Related topics

    LONDON (AP) _ The Sunday Times reported aides of Queen Elizabeth II have said the monarch is dismayed by many policies of Prime Minister Margaret Thatcher. Buckingham Palace disputed the report, saying it was without foundation.

    The newspaper said the political views of the 60-year-old queen were made known in several briefings by the queen’s advisers, who were aware the information would be published.

    Under Britain’s constitution, the monarch must be non-political and such a revelation of the queen’s feelings would break with the confidentiality she has maintained throughout a 34-year-old reign and the governments of eight prime ministers.

    The Sunday Times indicated the reason for such unprecedented information from the palace was Elizabeth’s deep concern for the surivival of the Commonwealth, which is in conflict over the refusal by Mrs. Thatcher’s Conservative Party government to impose severe sanctions on South Africa’s white-led government.

    Britain’s monarch is titular head of the Commonwealth, the 49-nation association of Britain and its former colonies, and the queen has devoted much time and energy to the organization.

    ″It was made clear that the queen is not campaigning for economic sanctions″ against South Africa, the independent Sunday Times said. ″But she ... believes that a compromise must be reached between Thatcher and the other Commonwealth leaders.″

    The newspaper also said the queen considers the prime minister’s approach to domestic policy often uncaring, confrontational and divisive. It did not identify the advisers it attributed the reports to, but said they specifically mentioned the queen’s misgivings about allowing U.S. bombers to use British air bases for their raid on Libya in April.

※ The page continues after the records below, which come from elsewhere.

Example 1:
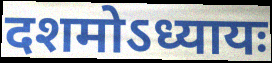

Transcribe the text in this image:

दशमोऽध्यायः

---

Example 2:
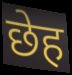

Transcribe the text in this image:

छेह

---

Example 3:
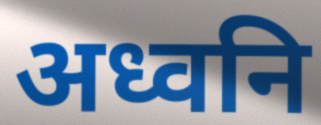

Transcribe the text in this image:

अध्वनि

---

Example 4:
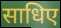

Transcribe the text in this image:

साधिए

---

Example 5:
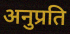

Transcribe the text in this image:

अनुप्रति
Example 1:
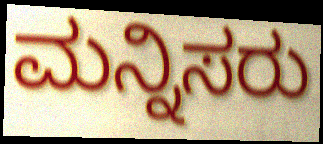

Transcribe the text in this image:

ಮನ್ನಿಸರು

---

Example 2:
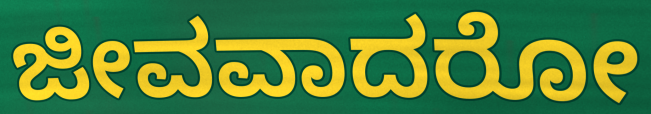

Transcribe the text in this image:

ಜೀವವಾದರೋ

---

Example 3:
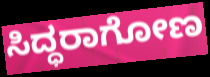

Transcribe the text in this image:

ಸಿದ್ಧರಾಗೋಣ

    According to the newspaper, the aides also said the queen feared long-term damage was done to Britain’s social fabric during the year-long miner’s strike in 1983 and 1984, and the monarch felt the government lacked compassion toward the less-privileged.

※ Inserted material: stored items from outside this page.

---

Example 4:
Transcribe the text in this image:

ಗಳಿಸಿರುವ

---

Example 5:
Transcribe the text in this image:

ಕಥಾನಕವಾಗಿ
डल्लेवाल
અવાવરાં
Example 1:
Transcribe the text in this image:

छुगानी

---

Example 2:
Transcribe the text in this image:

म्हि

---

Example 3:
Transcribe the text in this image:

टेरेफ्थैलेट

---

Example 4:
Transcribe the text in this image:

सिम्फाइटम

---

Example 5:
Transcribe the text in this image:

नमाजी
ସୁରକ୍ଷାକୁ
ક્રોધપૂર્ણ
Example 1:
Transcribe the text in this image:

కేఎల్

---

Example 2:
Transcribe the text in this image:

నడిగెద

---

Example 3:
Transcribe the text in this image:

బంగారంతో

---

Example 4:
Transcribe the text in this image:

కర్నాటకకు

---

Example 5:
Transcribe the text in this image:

    After the first edition of The Sunday Times was published Saturday night, Buckingham Palace spokesman Michael Shea said: ″As with all previous prime ministers, the queen enjoys a relationship of the closest confidentiality with Mrs. Thatcher and reports purporting to be the queen’s opinions of government policies are entirely without foundation.″

    Mrs. Thatcher’s 10 Downing St. office did not comment, abiding by the established position that relations between the sovereign and the prime minister are confidential.

    Sunday Times editor Andrew Neil said he wasn’t surprised by the palace denial. ″I think what is said in public and what is said in private are two different things and the palace have to maintain their position,″ he said.

    The conservative Sunday Telegraph said the queen ″will do nothing to embarrass Mrs. Thatcher over sanctions″ against South Africa.

    It quoted unidentified government sources and others close to the royal family as saying reports about the alleged friction between the queen and Mrs. Thatcher on a personal and political level are exaggerated.

    The two leaders get on well and the queen is generally supportive of the government’s domestic policy, the Sunday Telegraph said.